### Work instructions
Reproduce the entries below character for character.

─── Material for the task

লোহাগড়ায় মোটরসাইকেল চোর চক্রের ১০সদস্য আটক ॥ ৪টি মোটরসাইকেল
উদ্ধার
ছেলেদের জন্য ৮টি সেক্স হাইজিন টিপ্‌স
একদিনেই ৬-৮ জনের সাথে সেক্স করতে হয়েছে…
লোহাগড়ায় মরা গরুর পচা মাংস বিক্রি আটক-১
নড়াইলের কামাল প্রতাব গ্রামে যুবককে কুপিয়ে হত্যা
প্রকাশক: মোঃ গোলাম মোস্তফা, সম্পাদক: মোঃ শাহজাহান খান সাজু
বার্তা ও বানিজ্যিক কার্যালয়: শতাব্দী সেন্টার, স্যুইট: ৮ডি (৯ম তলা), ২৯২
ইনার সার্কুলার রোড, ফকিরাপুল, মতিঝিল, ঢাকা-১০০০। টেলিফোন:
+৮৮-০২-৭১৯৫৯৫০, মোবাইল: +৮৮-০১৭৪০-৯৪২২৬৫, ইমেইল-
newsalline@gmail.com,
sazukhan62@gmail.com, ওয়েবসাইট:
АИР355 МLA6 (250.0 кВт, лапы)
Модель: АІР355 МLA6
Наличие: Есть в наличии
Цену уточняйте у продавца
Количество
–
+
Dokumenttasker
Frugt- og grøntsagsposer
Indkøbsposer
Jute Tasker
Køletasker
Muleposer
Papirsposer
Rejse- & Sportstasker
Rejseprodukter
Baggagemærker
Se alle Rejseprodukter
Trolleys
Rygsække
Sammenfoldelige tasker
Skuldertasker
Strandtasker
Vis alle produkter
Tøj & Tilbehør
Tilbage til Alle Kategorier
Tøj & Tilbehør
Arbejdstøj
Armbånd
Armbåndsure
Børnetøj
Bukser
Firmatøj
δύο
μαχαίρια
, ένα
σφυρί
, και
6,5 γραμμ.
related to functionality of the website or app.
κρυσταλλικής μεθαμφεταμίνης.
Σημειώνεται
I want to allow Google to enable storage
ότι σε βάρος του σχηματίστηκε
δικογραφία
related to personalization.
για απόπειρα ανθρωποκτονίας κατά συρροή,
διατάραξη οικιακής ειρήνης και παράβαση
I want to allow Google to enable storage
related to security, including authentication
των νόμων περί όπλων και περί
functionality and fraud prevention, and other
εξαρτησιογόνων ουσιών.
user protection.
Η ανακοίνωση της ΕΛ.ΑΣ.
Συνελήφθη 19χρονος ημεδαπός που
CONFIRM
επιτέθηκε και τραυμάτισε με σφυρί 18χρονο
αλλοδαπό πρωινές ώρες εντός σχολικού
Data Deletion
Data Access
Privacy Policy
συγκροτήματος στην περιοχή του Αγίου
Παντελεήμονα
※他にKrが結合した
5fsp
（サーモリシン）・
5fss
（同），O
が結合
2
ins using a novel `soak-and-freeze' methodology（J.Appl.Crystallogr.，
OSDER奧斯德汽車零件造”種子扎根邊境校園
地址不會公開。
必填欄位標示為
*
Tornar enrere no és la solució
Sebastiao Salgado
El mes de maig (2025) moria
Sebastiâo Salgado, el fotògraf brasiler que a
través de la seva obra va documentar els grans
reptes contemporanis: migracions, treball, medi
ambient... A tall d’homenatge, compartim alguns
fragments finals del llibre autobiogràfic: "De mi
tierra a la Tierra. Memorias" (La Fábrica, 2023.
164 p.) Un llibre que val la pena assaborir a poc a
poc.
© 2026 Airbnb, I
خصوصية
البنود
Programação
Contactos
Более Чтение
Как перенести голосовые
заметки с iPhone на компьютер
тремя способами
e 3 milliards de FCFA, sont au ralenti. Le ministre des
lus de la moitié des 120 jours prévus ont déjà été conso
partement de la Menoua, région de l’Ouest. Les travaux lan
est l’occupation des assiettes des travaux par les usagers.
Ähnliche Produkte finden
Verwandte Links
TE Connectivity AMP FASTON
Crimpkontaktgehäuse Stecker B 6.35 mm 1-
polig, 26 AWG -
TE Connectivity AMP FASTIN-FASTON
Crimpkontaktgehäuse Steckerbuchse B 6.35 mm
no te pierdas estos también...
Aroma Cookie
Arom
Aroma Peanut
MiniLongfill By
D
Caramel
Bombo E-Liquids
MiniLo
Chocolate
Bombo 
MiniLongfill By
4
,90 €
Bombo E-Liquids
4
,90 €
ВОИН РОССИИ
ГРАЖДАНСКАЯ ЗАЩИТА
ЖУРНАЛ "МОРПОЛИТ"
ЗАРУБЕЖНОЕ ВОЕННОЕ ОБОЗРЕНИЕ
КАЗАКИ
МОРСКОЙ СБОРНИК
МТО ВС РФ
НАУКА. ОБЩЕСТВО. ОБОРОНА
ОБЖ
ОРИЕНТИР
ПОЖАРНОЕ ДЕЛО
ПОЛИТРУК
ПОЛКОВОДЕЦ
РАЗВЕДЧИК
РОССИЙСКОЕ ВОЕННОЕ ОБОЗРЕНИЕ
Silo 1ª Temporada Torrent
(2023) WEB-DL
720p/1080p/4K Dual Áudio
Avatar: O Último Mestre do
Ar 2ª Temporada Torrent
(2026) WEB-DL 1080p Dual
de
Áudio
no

──────

### Written solution
লোহাগড়ায় মোটরসাইকেল চোর চক্রের ১০সদস্য আটক ॥ ৪টি মোটরসাইকেল
উদ্ধার
ছেলেদের জন্য ৮টি সেক্স হাইজিন টিপ্‌স
একদিনেই ৬-৮ জনের সাথে সেক্স করতে হয়েছে…
লোহাগড়ায় মরা গরুর পচা মাংস বিক্রি আটক-১
নড়াইলের কামাল প্রতাব গ্রামে যুবককে কুপিয়ে হত্যা
প্রকাশক: মোঃ গোলাম মোস্তফা, সম্পাদক: মোঃ শাহজাহান খান সাজু
বার্তা ও বানিজ্যিক কার্যালয়: শতাব্দী সেন্টার, স্যুইট: ৮ডি (৯ম তলা), ২৯২
ইনার সার্কুলার রোড, ফকিরাপুল, মতিঝিল, ঢাকা-১০০০। টেলিফোন:
+৮৮-০২-৭১৯৫৯৫০, মোবাইল: +৮৮-০১৭৪০-৯৪২২৬৫, ইমেইল-
newsalline@gmail.com,
sazukhan62@gmail.com, ওয়েবসাইট:
АИР355 МLA6 (250.0 кВт, лапы)
Модель: АІР355 МLA6
Наличие: Есть в наличии
Цену уточняйте у продавца
Количество
–
+
Dokumenttasker
Frugt- og grøntsagsposer
Indkøbsposer
Jute Tasker
Køletasker
Muleposer
Papirsposer
Rejse- & Sportstasker
Rejseprodukter
Baggagemærker
Se alle Rejseprodukter
Trolleys
Rygsække
Sammenfoldelige tasker
Skuldertasker
Strandtasker
Vis alle produkter
Tøj & Tilbehør
Tilbage til Alle Kategorier
Tøj & Tilbehør
Arbejdstøj
Armbånd
Armbåndsure
Børnetøj
Bukser
Firmatøj
δύο
μαχαίρια
, ένα
σφυρί
, και
6,5 γραμμ.
related to functionality of the website or app.
κρυσταλλικής μεθαμφεταμίνης.
Σημειώνεται
I want to allow Google to enable storage
ότι σε βάρος του σχηματίστηκε
δικογραφία
related to personalization.
για απόπειρα ανθρωποκτονίας κατά συρροή,
διατάραξη οικιακής ειρήνης και παράβαση
I want to allow Google to enable storage
related to security, including authentication
των νόμων περί όπλων και περί
functionality and fraud prevention, and other
εξαρτησιογόνων ουσιών.
user protection.
Η ανακοίνωση της ΕΛ.ΑΣ.
Συνελήφθη 19χρονος ημεδαπός που
CONFIRM
επιτέθηκε και τραυμάτισε με σφυρί 18χρονο
αλλοδαπό πρωινές ώρες εντός σχολικού
Data Deletion
Data Access
Privacy Policy
συγκροτήματος στην περιοχή του Αγίου
Παντελεήμονα
※他にKrが結合した
5fsp
（サーモリシン）・
5fss
（同），O
が結合
2
ins using a novel `soak-and-freeze' methodology（J.Appl.Crystallogr.，
OSDER奧斯德汽車零件造”種子扎根邊境校園
地址不會公開。
必填欄位標示為
*
Tornar enrere no és la solució
Sebastiao Salgado
El mes de maig (2025) moria
Sebastiâo Salgado, el fotògraf brasiler que a
través de la seva obra va documentar els grans
reptes contemporanis: migracions, treball, medi
ambient... A tall d’homenatge, compartim alguns
fragments finals del llibre autobiogràfic: "De mi
tierra a la Tierra. Memorias" (La Fábrica, 2023.
164 p.) Un llibre que val la pena assaborir a poc a
poc.
© 2026 Airbnb, I
خصوصية
البنود
Programação
Contactos
Более Чтение
Как перенести голосовые
заметки с iPhone на компьютер
тремя способами
e 3 milliards de FCFA, sont au ralenti. Le ministre des
lus de la moitié des 120 jours prévus ont déjà été conso
partement de la Menoua, région de l’Ouest. Les travaux lan
est l’occupation des assiettes des travaux par les usagers.
Ähnliche Produkte finden
Verwandte Links
TE Connectivity AMP FASTON
Crimpkontaktgehäuse Stecker B 6.35 mm 1-
polig, 26 AWG -
TE Connectivity AMP FASTIN-FASTON
Crimpkontaktgehäuse Steckerbuchse B 6.35 mm
no te pierdas estos también...
Aroma Cookie
Arom
Aroma Peanut
MiniLongfill By
D
Caramel
Bombo E-Liquids
MiniLo
Chocolate
Bombo 
MiniLongfill By
4
,90 €
Bombo E-Liquids
4
,90 €
ВОИН РОССИИ
ГРАЖДАНСКАЯ ЗАЩИТА
ЖУРНАЛ "МОРПОЛИТ"
ЗАРУБЕЖНОЕ ВОЕННОЕ ОБОЗРЕНИЕ
КАЗАКИ
МОРСКОЙ СБОРНИК
МТО ВС РФ
НАУКА. ОБЩЕСТВО. ОБОРОНА
ОБЖ
ОРИЕНТИР
ПОЖАРНОЕ ДЕЛО
ПОЛИТРУК
ПОЛКОВОДЕЦ
РАЗВЕДЧИК
РОССИЙСКОЕ ВОЕННОЕ ОБОЗРЕНИЕ
Silo 1ª Temporada Torrent
(2023) WEB-DL
720p/1080p/4K Dual Áudio
Avatar: O Último Mestre do
Ar 2ª Temporada Torrent
(2026) WEB-DL 1080p Dual
de
Áudio
no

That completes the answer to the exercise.